■ Job item ■
Retype all of the records below word for word, and leave the pictures out of your version.
-.-.-
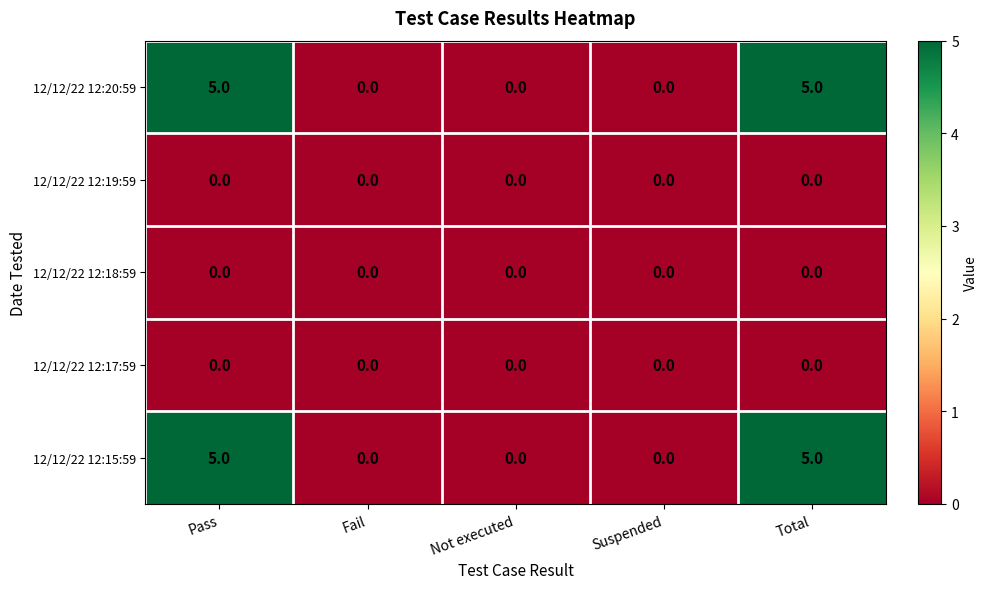

Is it true that 12/12/22 12:20:59 equals 5 at Total?

True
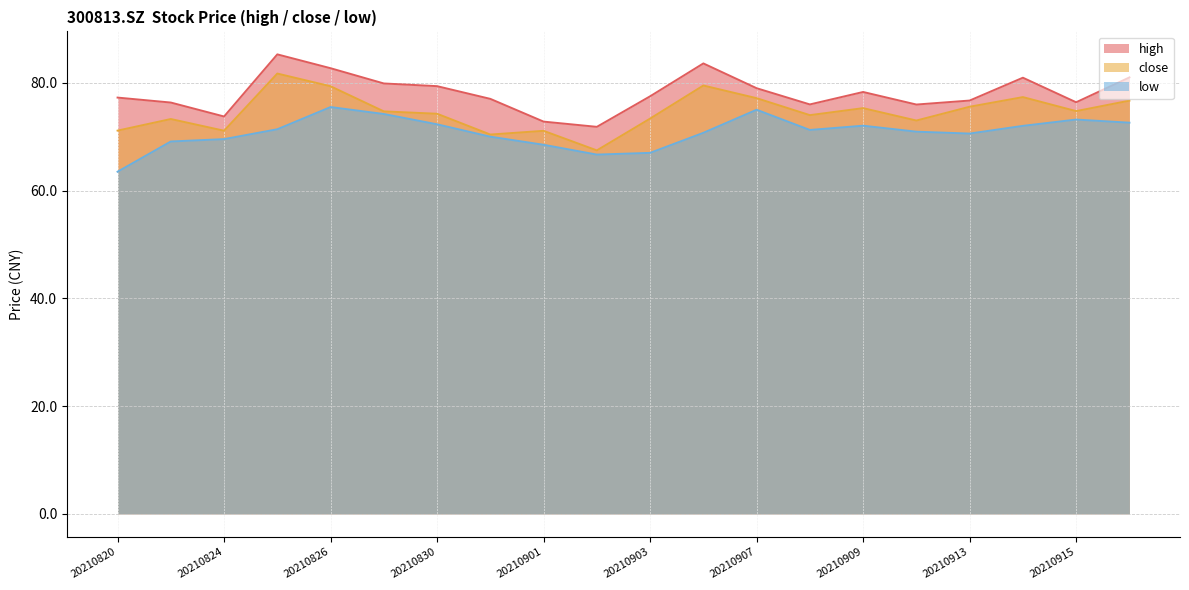

List the series in order of their overall mean, lowest first.

low, close, high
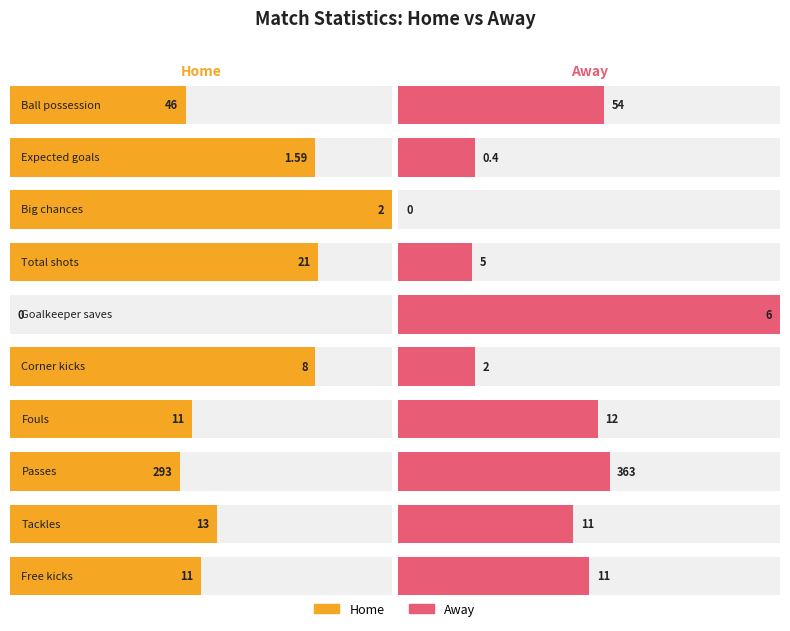

What position from the left is Ball possession?

1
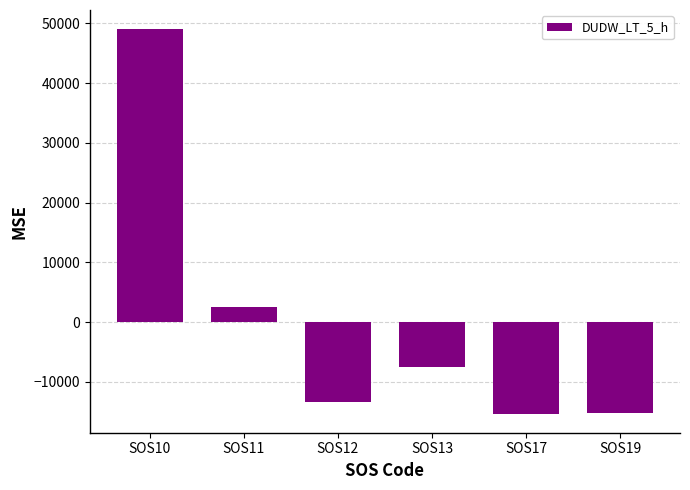

The chart shows a value of 49015 at SOS10. True or false?

True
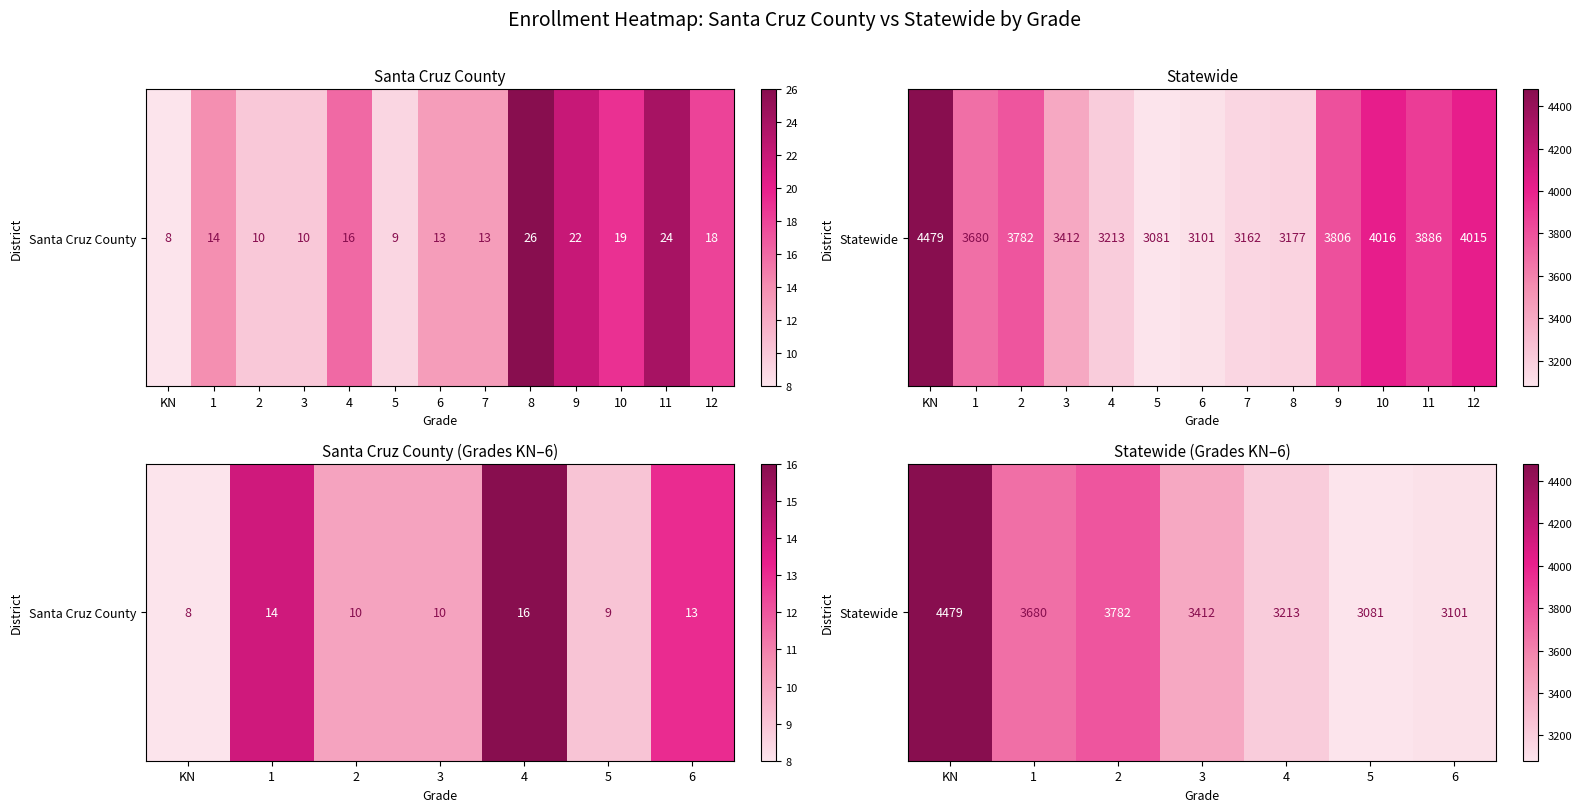

List the labels in order of value, largest first.

KN, 2, 1, 3, 4, 6, 5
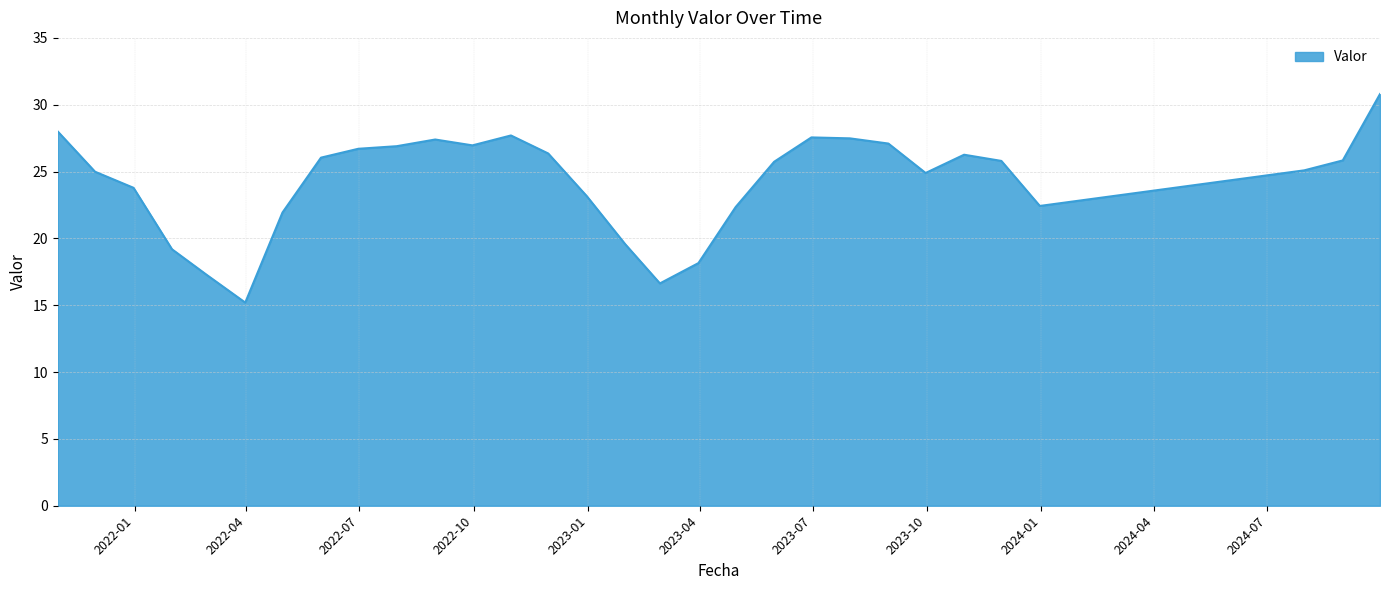

What is the minimum value shown in the chart?

15.2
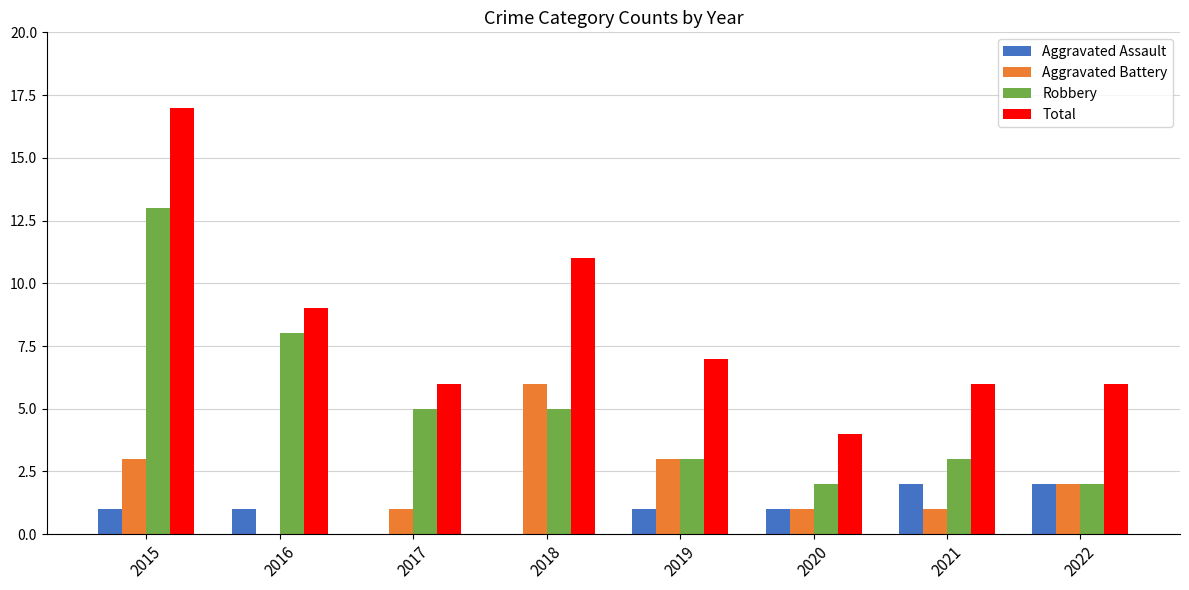

Between 2016 and 2020, which series saw the biggest shift?

Robbery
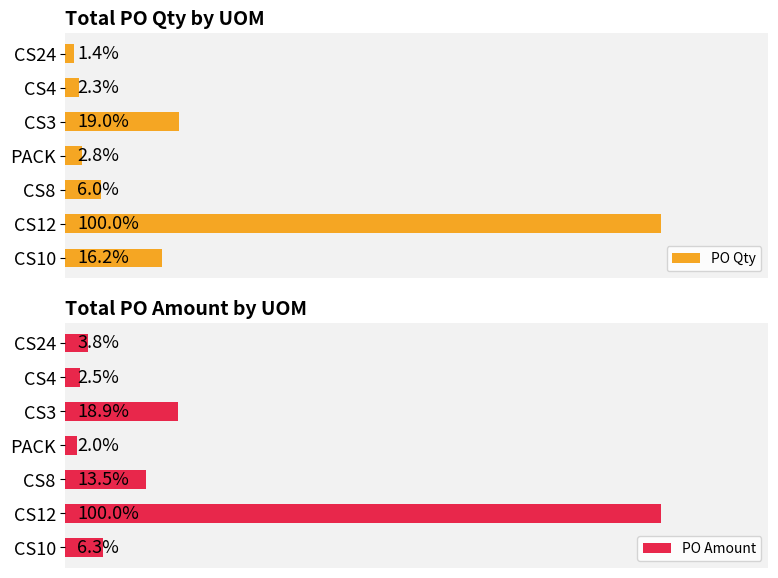

List the series in order of their peak value, highest first.

PO Amount, PO Qty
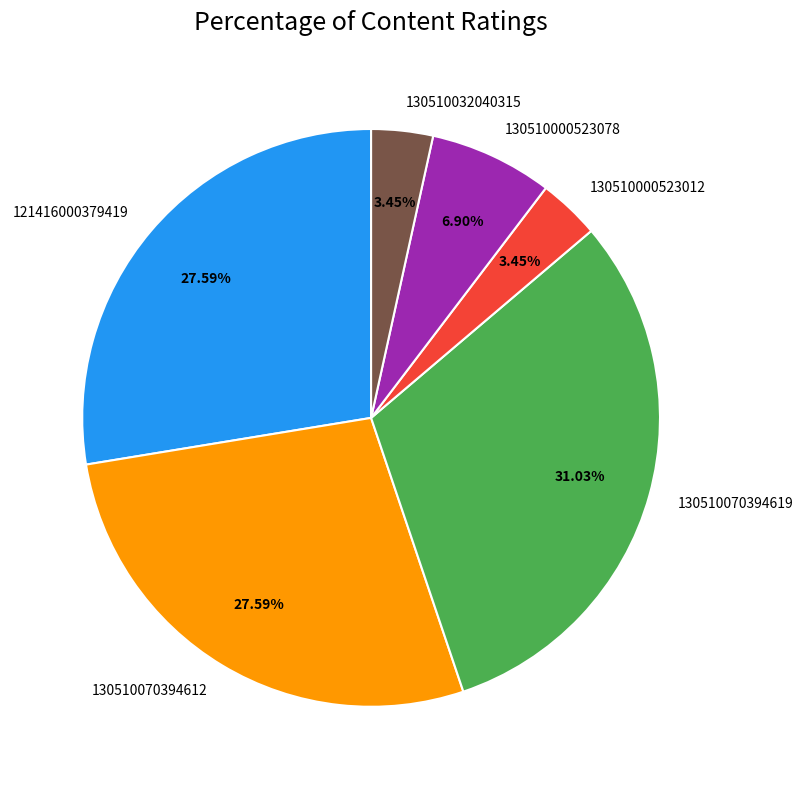

How many slices are in this pie chart?

6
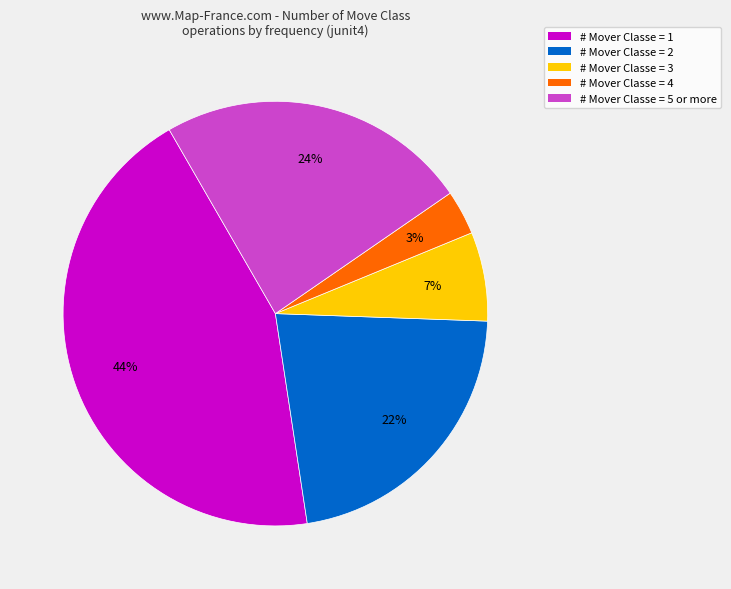

Does any single category account for the majority?

No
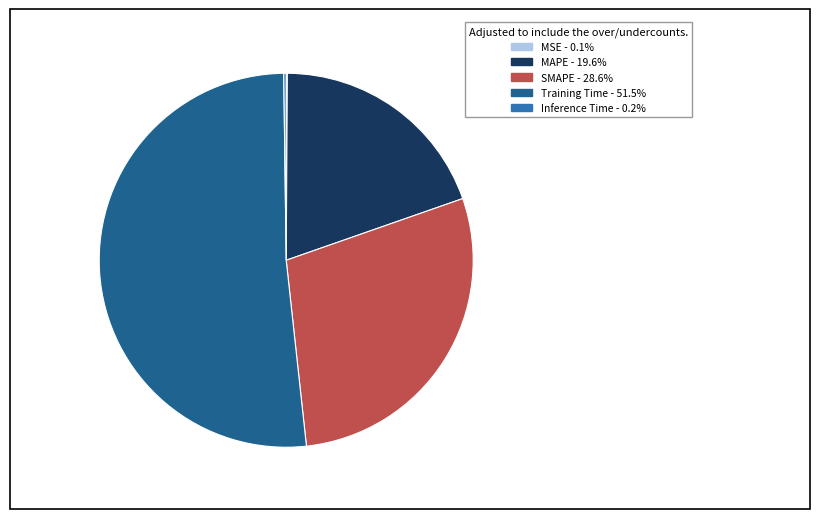

What is the largest slice in the pie chart?

Training Time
-.-.-
■ Your response ■
Is it true that 12/12/22 12:20:59 equals 5 at Total?

True

List the series in order of their overall mean, lowest first.

low, close, high

What position from the left is Ball possession?

1

The chart shows a value of 49015 at SOS10. True or false?

True

List the labels in order of value, largest first.

KN, 2, 1, 3, 4, 6, 5

What is the minimum value shown in the chart?

15.2

Between 2016 and 2020, which series saw the biggest shift?

Robbery

List the series in order of their peak value, highest first.

PO Amount, PO Qty

How many slices are in this pie chart?

6

Does any single category account for the majority?

No

What is the largest slice in the pie chart?

Training Time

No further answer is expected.